--- START ---
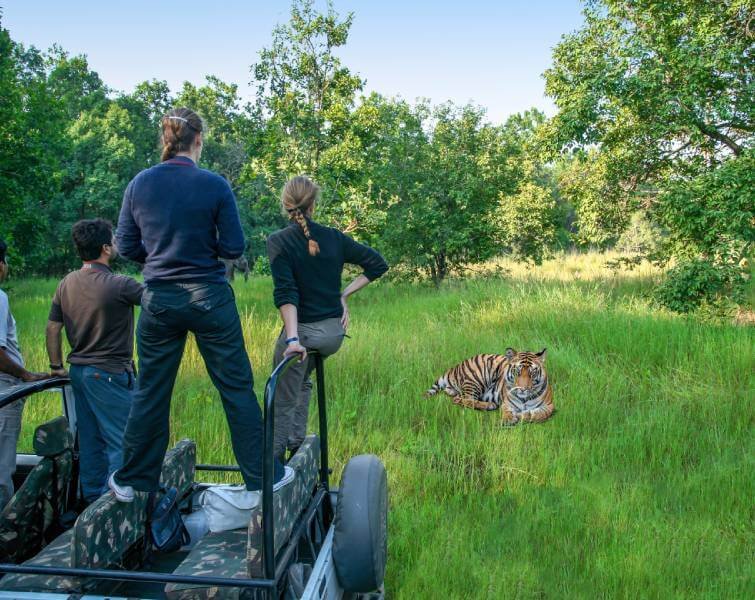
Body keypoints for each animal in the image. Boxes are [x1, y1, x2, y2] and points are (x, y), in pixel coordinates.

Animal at [426, 346, 556, 426]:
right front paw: (509, 419)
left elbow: (536, 415)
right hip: (477, 378)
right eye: (517, 371)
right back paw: (489, 405)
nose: (522, 389)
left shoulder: (549, 406)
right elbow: (507, 412)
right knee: (462, 399)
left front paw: (520, 415)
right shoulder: (506, 404)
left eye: (532, 373)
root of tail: (456, 366)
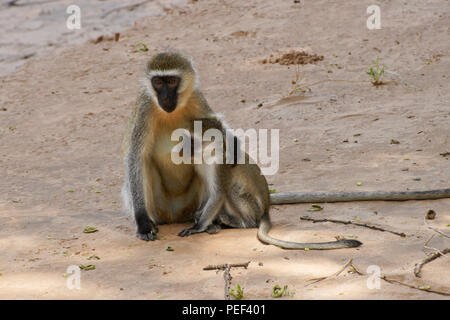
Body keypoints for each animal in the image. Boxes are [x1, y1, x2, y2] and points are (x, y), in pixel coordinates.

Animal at [121, 51, 450, 250]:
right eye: (157, 83)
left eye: (171, 81)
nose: (165, 97)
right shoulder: (145, 107)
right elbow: (136, 156)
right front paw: (143, 221)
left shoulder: (204, 118)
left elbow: (220, 184)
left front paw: (203, 224)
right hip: (163, 206)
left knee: (230, 197)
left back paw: (222, 222)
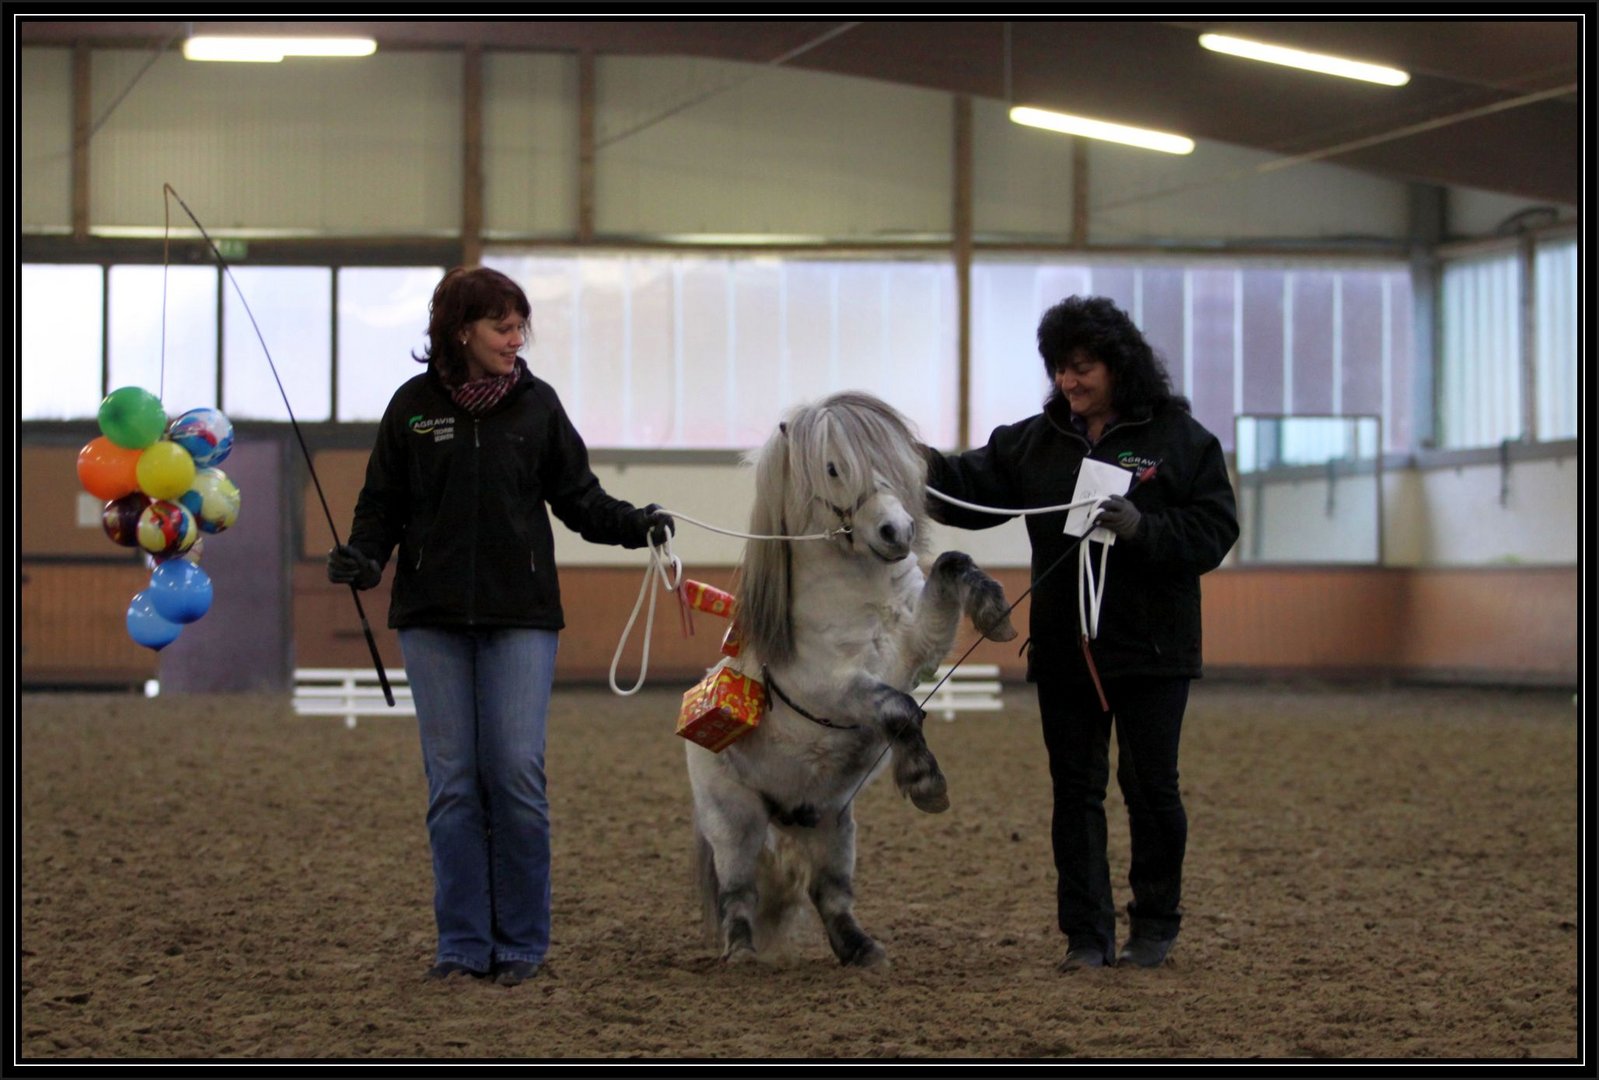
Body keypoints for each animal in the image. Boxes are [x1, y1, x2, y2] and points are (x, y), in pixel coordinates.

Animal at [684, 393, 1010, 966]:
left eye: (897, 462)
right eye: (834, 468)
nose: (896, 532)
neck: (863, 598)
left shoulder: (916, 644)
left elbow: (952, 565)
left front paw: (994, 612)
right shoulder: (834, 687)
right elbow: (899, 707)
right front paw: (925, 781)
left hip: (835, 824)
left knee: (828, 891)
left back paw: (863, 951)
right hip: (735, 821)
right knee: (738, 892)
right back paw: (742, 952)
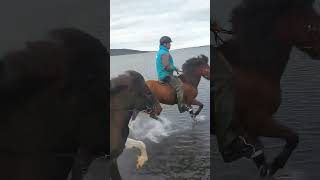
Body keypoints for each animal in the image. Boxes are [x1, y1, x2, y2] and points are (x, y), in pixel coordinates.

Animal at [212, 0, 320, 177]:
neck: (253, 68)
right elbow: (293, 137)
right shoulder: (258, 121)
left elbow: (260, 156)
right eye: (313, 25)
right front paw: (276, 164)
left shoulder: (250, 130)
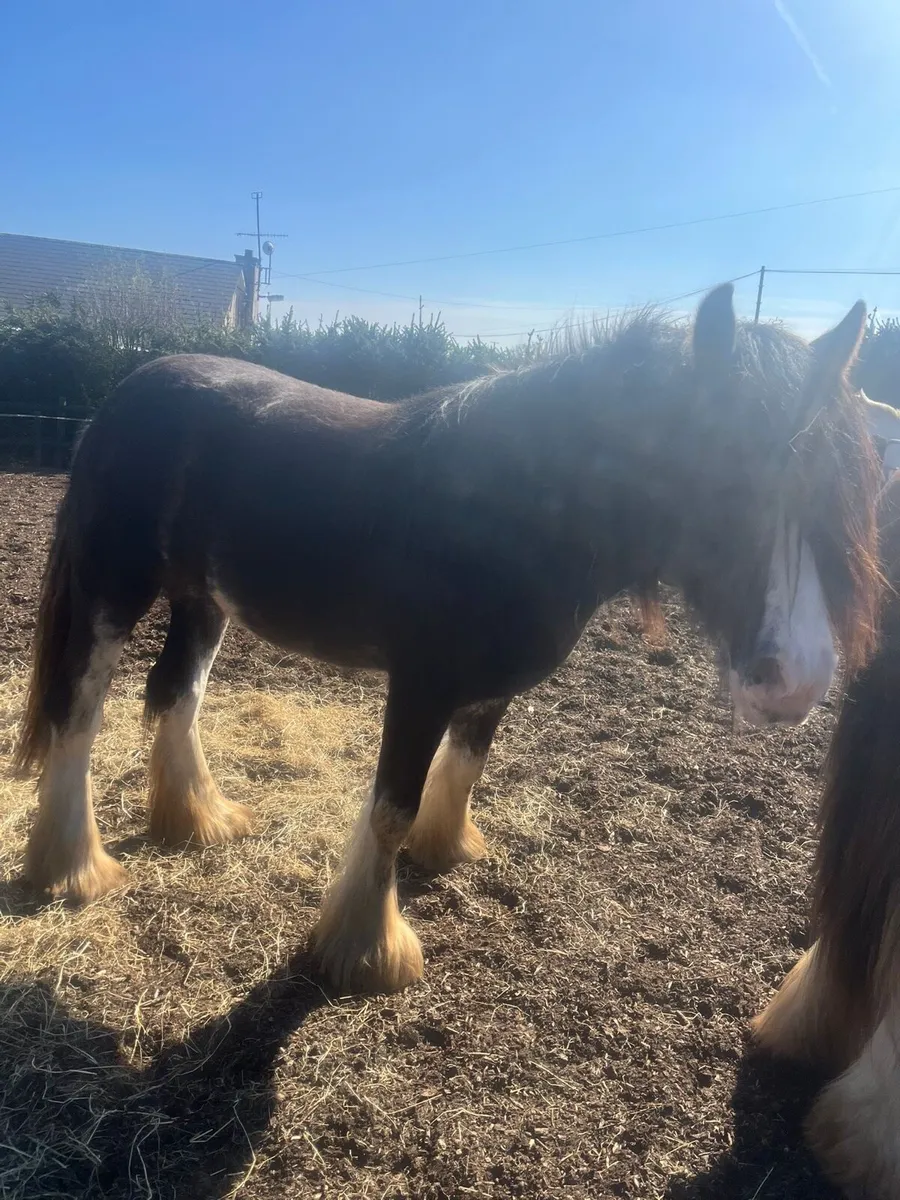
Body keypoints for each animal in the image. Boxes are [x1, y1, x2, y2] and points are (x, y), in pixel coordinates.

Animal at [13, 284, 882, 995]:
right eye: (727, 478)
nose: (796, 682)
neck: (516, 507)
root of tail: (131, 389)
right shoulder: (420, 682)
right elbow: (391, 807)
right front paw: (366, 951)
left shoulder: (488, 687)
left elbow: (463, 768)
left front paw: (448, 849)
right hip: (111, 592)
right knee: (78, 712)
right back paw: (74, 869)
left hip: (204, 600)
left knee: (176, 695)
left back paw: (199, 820)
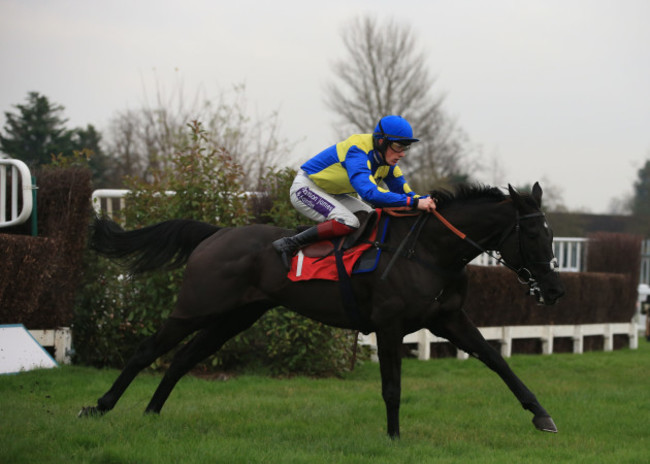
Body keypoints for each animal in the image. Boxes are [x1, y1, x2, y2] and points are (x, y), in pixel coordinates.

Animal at [78, 182, 565, 438]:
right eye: (533, 235)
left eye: (551, 233)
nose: (555, 290)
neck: (428, 251)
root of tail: (214, 234)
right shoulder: (388, 326)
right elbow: (392, 387)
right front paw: (394, 436)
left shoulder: (448, 320)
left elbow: (498, 360)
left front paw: (540, 413)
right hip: (196, 306)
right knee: (147, 351)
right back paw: (99, 407)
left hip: (235, 316)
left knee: (183, 358)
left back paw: (152, 413)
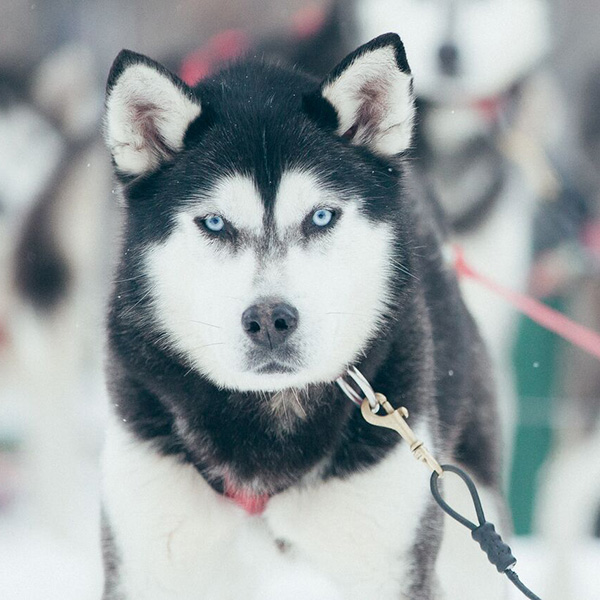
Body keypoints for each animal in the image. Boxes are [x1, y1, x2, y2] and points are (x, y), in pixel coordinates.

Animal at [101, 33, 508, 599]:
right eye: (214, 223)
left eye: (321, 216)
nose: (270, 319)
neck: (266, 422)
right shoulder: (149, 559)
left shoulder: (390, 565)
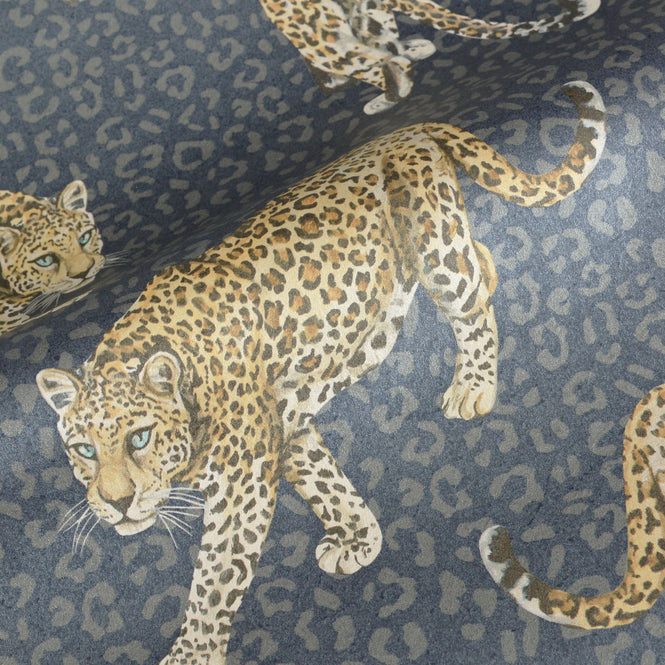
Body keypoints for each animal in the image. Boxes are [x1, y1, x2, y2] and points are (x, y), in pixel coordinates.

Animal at [36, 81, 605, 664]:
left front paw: (192, 651)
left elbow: (216, 572)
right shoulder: (287, 427)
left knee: (471, 303)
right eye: (83, 450)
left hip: (435, 242)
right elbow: (325, 484)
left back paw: (472, 386)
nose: (117, 502)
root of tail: (404, 131)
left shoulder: (243, 479)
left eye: (140, 437)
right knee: (485, 260)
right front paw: (359, 540)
--- END ---
__Your assignment__
In the listing above, find the line with "left back paw: (199, 820)" and output every line through the one with "left shoulder: (390, 565)", exactly, without the pictures.

__Response__
left back paw: (199, 820)
Body keypoints for each animal in the image. Boxes are [x1, y1, x2, y2] and points are (x, y), in pixel coordinates.

Animal at [78, 182, 565, 438]:
right eye: (533, 235)
left eye: (551, 233)
nose: (555, 290)
neck: (428, 251)
root of tail: (214, 234)
right shoulder: (388, 326)
right elbow: (392, 387)
right front paw: (394, 436)
left shoulder: (448, 320)
left elbow: (498, 360)
left front paw: (540, 413)
right hip: (196, 306)
right knee: (147, 351)
right back paw: (99, 407)
left hip: (235, 316)
left knee: (183, 358)
left back paw: (152, 413)
Body keypoints for each animal in the image. Boxes are [x1, y1, x2, y2] and points are (x, y), in pixel coordinates.

Animal at [101, 33, 508, 599]:
right eye: (214, 223)
left eye: (321, 216)
nose: (270, 319)
neck: (266, 422)
right shoulder: (149, 559)
left shoulder: (390, 565)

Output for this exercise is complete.